Thursday's order came months after Leon County Circuit Judge Terry Lewis ruled — based on some documents that were sealed by an emergency order of the state Supreme Court — that two congressional districts drawn in 2012 violated requirements in the state Constitution that districts be drawn without regard to protecting incumbents or political parties. State lawmakers met this summer in special sessions to draw a new map that was used in last week's election. Now the Supreme Court has reviewed the sealed documents and ordered them opened. They belong to Gainesville political consultant Pat Bainter and his firm, Data Targeting Inc., and were found by Lewis to provide strong circumstantial evidence that he and other consultants had engaged in "a parallel redistricting process" in an effort to "subvert the political process."
Bainter initially argued the 538 pages of documents contained trade secrets central to his business. Then, as the trial was under way, he argued that the plaintiff's subpoena for the documents violated his First Amendment rights. On Thursday, the justices' rejected both claims and took particular umbrage at the late filing of the First Amendment objection, suggesting it was simply a trial tactic aimed at obfuscating the "truth-finding function of our justice system."
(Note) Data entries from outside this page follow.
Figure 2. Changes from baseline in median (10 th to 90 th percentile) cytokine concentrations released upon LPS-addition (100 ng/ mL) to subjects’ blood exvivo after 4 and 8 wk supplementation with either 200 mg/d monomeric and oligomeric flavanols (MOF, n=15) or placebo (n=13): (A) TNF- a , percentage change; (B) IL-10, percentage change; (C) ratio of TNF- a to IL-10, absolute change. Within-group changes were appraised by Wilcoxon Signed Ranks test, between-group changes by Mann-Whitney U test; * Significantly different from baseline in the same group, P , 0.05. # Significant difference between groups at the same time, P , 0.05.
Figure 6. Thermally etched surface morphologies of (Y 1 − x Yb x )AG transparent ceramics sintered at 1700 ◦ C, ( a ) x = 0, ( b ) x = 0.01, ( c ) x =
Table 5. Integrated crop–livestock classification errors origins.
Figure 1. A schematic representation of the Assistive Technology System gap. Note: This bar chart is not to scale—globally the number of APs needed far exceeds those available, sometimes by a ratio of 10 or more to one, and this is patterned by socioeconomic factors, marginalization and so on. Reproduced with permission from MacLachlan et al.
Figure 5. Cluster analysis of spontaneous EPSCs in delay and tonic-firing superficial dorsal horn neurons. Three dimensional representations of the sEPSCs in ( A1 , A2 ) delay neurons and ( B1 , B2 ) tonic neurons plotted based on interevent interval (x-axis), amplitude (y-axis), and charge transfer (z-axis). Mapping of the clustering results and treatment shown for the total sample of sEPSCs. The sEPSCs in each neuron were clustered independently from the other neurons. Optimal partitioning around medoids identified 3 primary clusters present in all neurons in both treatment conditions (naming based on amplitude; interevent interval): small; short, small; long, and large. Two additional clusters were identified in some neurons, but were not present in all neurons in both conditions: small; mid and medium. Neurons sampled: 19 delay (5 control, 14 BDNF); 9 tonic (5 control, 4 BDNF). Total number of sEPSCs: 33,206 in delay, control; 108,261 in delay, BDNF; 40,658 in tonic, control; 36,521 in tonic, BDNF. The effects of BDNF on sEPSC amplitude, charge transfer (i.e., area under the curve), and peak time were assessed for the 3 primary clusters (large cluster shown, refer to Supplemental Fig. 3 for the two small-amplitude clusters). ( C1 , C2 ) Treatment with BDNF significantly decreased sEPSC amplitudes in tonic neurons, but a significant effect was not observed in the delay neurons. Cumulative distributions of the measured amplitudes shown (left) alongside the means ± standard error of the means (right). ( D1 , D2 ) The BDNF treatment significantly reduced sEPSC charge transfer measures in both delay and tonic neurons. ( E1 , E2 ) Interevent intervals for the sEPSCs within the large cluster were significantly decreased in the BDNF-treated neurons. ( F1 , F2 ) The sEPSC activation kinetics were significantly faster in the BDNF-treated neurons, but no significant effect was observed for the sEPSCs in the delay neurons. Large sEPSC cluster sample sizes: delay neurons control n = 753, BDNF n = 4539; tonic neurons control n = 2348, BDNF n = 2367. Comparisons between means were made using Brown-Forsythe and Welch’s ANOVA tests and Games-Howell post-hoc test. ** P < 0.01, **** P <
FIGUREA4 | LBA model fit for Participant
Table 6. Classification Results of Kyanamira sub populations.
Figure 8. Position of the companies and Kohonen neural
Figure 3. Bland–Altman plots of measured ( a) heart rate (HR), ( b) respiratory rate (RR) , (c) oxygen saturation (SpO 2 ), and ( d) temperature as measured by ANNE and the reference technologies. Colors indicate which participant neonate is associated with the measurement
What is contained in the Bainter documents — which have never been viewed publicly but were reviewed by Lewis and the Supreme Court — apparently opened the door at trial for the testimony of a mystery mapmaker who allegedly submitted a congressional map in response to the Legislature's public invitation. That map substantially matched both a map by the Republican Party of Florida but also the ultimate map the Legislature approved. In court, Alex Posada, a former Florida State University student, testified he had no knowledge of the map and never authorized it being submitted under his name.
Ideally, the contents of Bainter's documents would have been made public at trial rather than risk the public's trust of the ultimate verdict. But the Supreme Court has corrected that misstep, and Floridians should soon have a clearer picture of just what influences played a role in the Legislature's first maps. That's the purpose of open government, so that elected officials are accountable for their actions. Always.